[Passage provided]
-- -- --
It is also *not* recommended that you have ``__del__`` methods on your role
objects, especially if you keep a reference to your subject.  In such a case,
garbage collection may become impossible, and both the role and its subject
would "leak" (i.e., take up memory forever without being recoverable).


Class Roles
-----------

Sometimes, it's useful to attach roles to classes instead of instances.  You
could use normal ``Role`` classes, of course, as they work just fine with both
classic classes and new-style types -- even built-ins::

    >>> Persistence.exists_for(int)
    False

    >>> Persistence(int) is Persistence(int)
    True

    >>> Persistence.exists_for(int)
    True

    >>> class X: pass

    >>> Persistence.exists_for(X)
    False

    >>> Persistence(X) is Persistence(X)
    True

    >>> Persistence.exists_for(X)
    True

But, sometimes you have roles that are specifically intended for adding
metadata to classes -- perhaps by way of class or method decorators.  In such
a case, you need a way to access the role *before* its subject even exists!

The ``ClassRole`` base class provides a mechanism for this.  It adds an extra
classmethod, ``for_enclosing_class()``, that you can use to access the role
for the class that is currently being defined in the scope that invoked the
caller.  For example, suppose we want to have a method decorator that adds
the method to some class-level registry::

    >>> from peak.util.roles import ClassRole

    >>> class SpecialMethodRegistry(ClassRole):
    ...     def __init__(self, subject):
    ...         self.special_methods = {}
    ...         super(SpecialMethodRegistry, self).__init__(subject)
-- -- --
[Data extract]
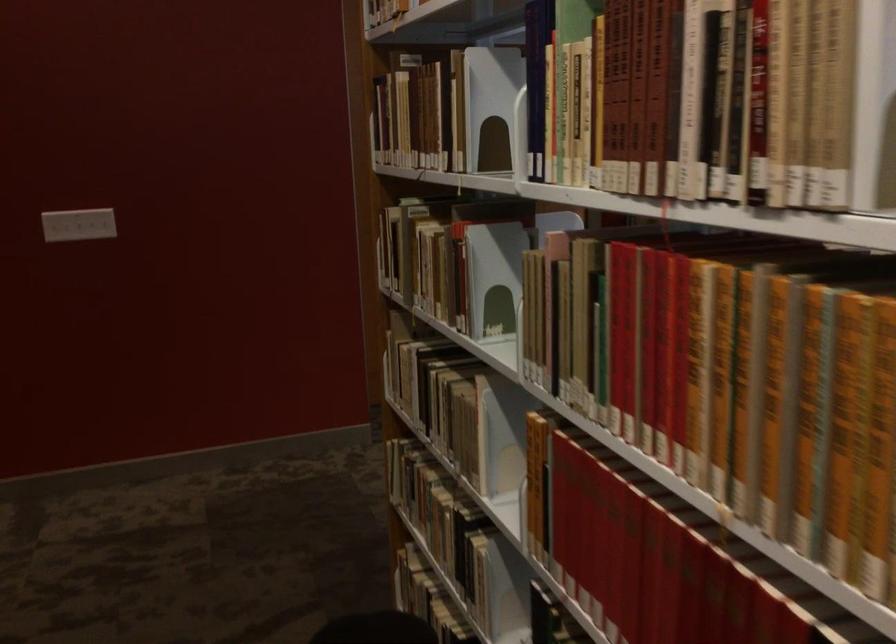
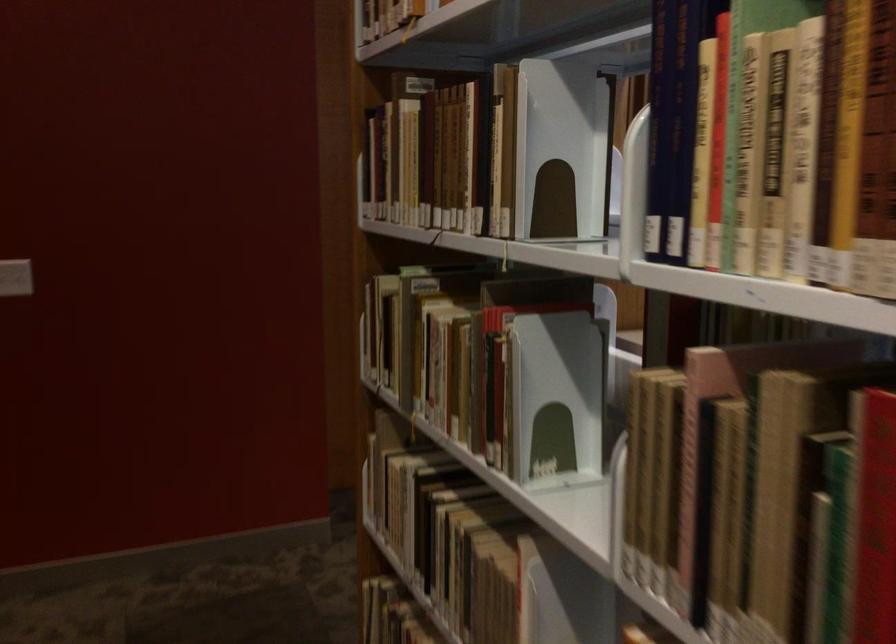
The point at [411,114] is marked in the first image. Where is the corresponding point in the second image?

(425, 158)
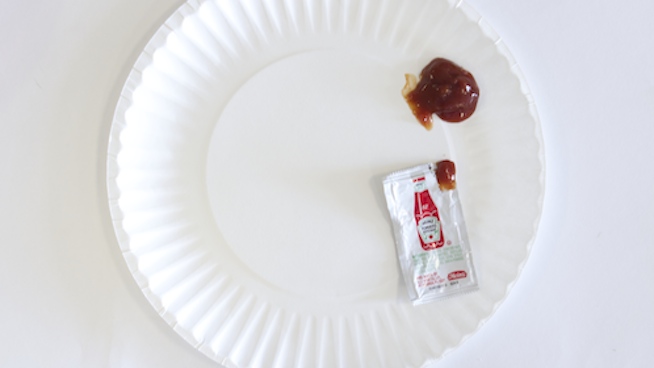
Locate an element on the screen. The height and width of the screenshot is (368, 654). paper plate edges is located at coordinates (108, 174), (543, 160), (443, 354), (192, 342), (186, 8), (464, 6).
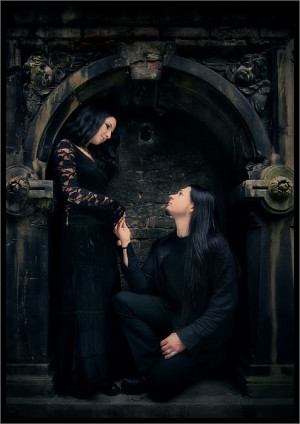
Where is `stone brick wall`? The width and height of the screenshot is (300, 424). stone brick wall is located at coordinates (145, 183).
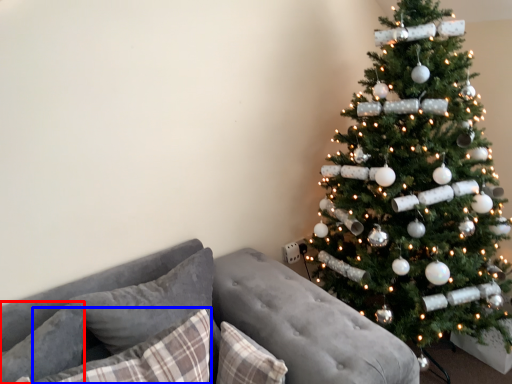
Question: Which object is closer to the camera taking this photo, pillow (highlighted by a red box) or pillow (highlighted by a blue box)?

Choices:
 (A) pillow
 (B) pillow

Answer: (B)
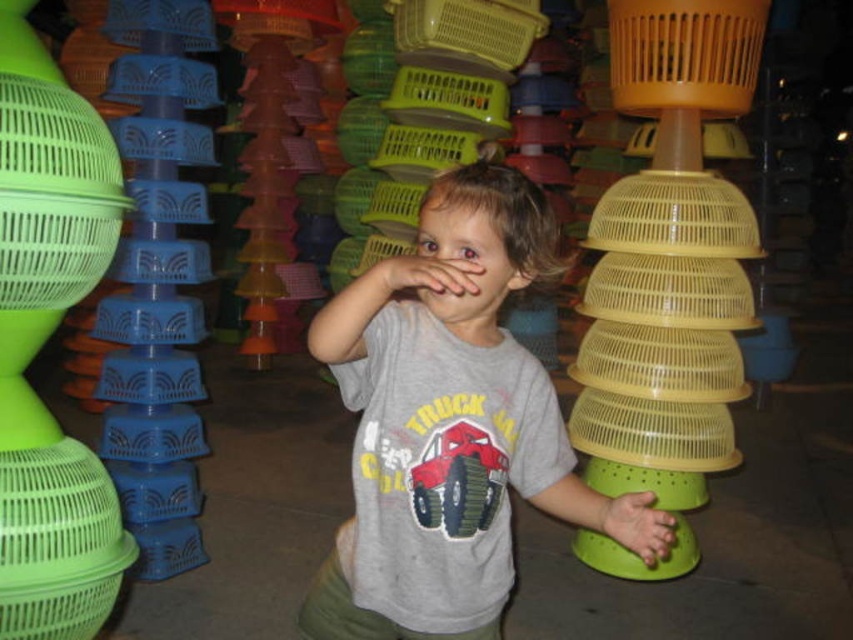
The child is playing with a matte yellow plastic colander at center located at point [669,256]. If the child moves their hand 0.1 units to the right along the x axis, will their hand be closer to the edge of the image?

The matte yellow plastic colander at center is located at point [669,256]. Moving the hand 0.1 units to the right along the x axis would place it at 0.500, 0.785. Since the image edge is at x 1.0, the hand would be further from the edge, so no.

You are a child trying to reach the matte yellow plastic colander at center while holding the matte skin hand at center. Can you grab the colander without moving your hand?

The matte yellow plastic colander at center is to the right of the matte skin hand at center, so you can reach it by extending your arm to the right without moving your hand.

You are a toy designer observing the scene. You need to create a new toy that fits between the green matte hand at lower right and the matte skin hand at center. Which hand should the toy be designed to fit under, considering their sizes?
-- -- --
[Your tasks]
(1) In the roles documentation, which names appear in double backticks in the running prose, outside the code examples?
(2) Can you resume the roles documentation after its last line and carry on with the SpecialMethodRegistry example?
The entries have no connection to the roles documentation.

[List of answers]
(1) __del__, Role, ClassRole, for_enclosing_class()

(2)
    >>> def specialmethod(func):
    ...     smr = SpecialMethodRegistry.for_enclosing_class()
    ...     smr.special_methods[func.__name__] = func
    ...     return func

    >>> class Demo:
    ...     def dummy(self, foo):
    ...         pass
    ...     dummy = specialmethod(dummy)

    >>> SpecialMethodRegistry(Demo).special_methods
    {'dummy': <function dummy at ...>}

    >>> class Demo2(object):
    ...     def dummy(self, foo):
    ...         pass
    ...     dummy = specialmethod(dummy)

    >>> SpecialMethodRegistry(Demo2).special_methods
    {'dummy': <function dummy at ...>}

You can of course use the usual role API for class roles::

    >>> SpecialMethodRegistry.exists_for(int)
    False

    >>> SpecialMethodRegistry(int).special_methods['x'] = 123

    >>> SpecialMethodRegistry.exists_for(int)
    True

Except that you cannot explicitly delete them, they must be garbage collected
naturally::

    >>> SpecialMethodRegistry.delete_from(Demo)
    Traceback (most recent call last):
      ...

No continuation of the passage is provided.